2. Effective April 1, 2003 Medicare will cover Computer-Assisted Detection (CAD) performed in conjunction will direct full-field digital mammography. This is an expansion of coverage which formerly included only CAD used in conjunction with film mammograms converted to digital mammograms. Also, CAD can now be used in conjunction with screening and diagnostic mammography, both film and direct digital. Specifically:
· Providers are instructed to use the 2003 CPT descriptor for add-on code "+76085" to describe CAD when used in conjunction with HCPCS Level II code G0202 for direct digital screening mammography when CAD is used (even though this add-on code specifies "digitization of film radiographic images"). It will be appropriate to submit code +76085 with screening mammography codes 76092 (screening mammography) and G0202 (direct digital screening mammography) when CAD is performed. The ACR has asked the CPT Editorial Panel to change the descriptor for +76085 so that it will appropriately describe the use of CAD with either "film-to-digital" or "full-field digital" mammography to lessen confusion.
· Also, the 2003 HCPCS descriptor for CAD (+G0236) has been revised to include the phrase "or computer analysis of digital mammogram for lesion detection". It will be appropriate to use code +G0236 to describe CAD when performed in conjunction with diagnostic mammography codes 76091 (bilateral diagnostic mammogram), 76090 (unilateral diagnostic mammogram), G0204 (bilateral diagnostic direct digital imaging), and G0206 (unilateral diagnostic direct digital imaging)
3. As of Feb. 15, 2003, the ACR will be the accrediting body for General Electric Senographe 2000D full-field digital mammography units. All GE FFDM units currently approved by the FDA, as well as newly installed units, will be required to submit application for accreditation to the ACR. Additional information and forms can be obtained on the ACR Web site.
4. "Assure Access to Mammography Act of 2003" Bills Both the House (H.R. 817 sponsored by Representatives Peter King (R-NY) and David Hobson (R-Ohio) and Senate (S. 869 sponsored by Tom Harkin (D-Iowa) and Olympia Snowe (R-Maine) are considering identical bills which seek to reduce lengthy waiting times for mammograms by increasing Medicare reimbursement and hopefully stemming the tide of mammography facility closures and service cut-backs. The bills seek to close the reimbursement/cost disparity that exists in hospitals by doubling the Medicare Physician Fee Schedule technical portion for screening and diagnostic mammograms performed in a hospital. Additionally, the bill also provides for additional radiology residency slots by allowing residency programs to add one resident every five years.

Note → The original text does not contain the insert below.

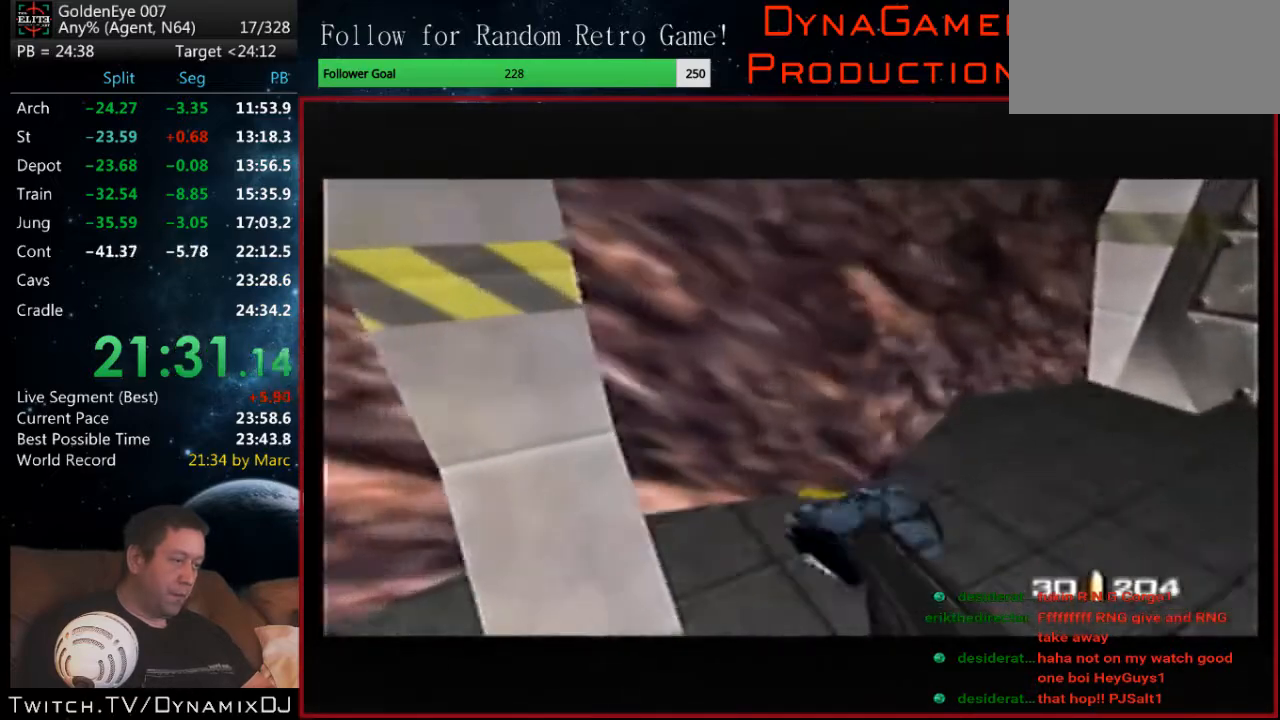
{"buttons": ["C_LEFT", "C_UP"], "left_stick": "left", "events": []}
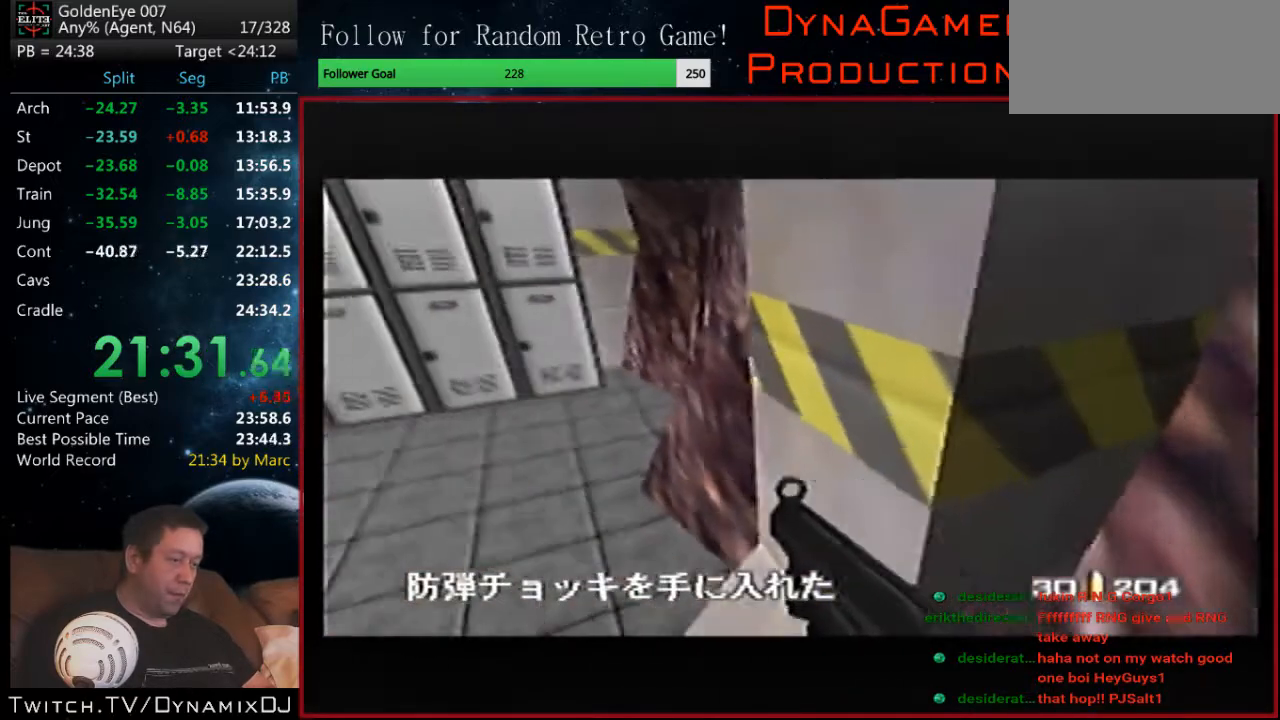
{"buttons": ["C_LEFT", "C_UP"], "left_stick": "right", "events": [[200, "left_stick", "center"], [400, "left_stick", "right"]]}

5. As of April 18, 2003, Medicare carriers must implement reimbursement for percutaneous image-guided breast biopsy of non-palpable and palpable breast lesions in their claims processing unit. Medicare payment for ultrasound and stereotaxic guidance, when used to biopsy palpable lesions, will be retroactive for procedures done on or after Jan.1, 2003. However, it should be noted that individual carriers still have the discretion to decide specifically what types of palpable lesions they will reimburse. The ACR Carrier Advisory Committee representatives will now begin work to educate carrier medical directors on the appropriate use and indications for image-guided biopsy of palpable lesions. Medicare coverage now includes image-guided biopsies of the following breast lesions:
Non-palpable Breast lesions:
Lesions that are non-palpable and coded BI-RADS III, IV, or V.
Palpable Breast Lesions:
Coverage for imaging used to guide biopsy of difficult palpable lesions. The specific lesions covered in this category are at the discretion of individual carriers and have yet to be fully determined.
More to follow as the issues and answers develop.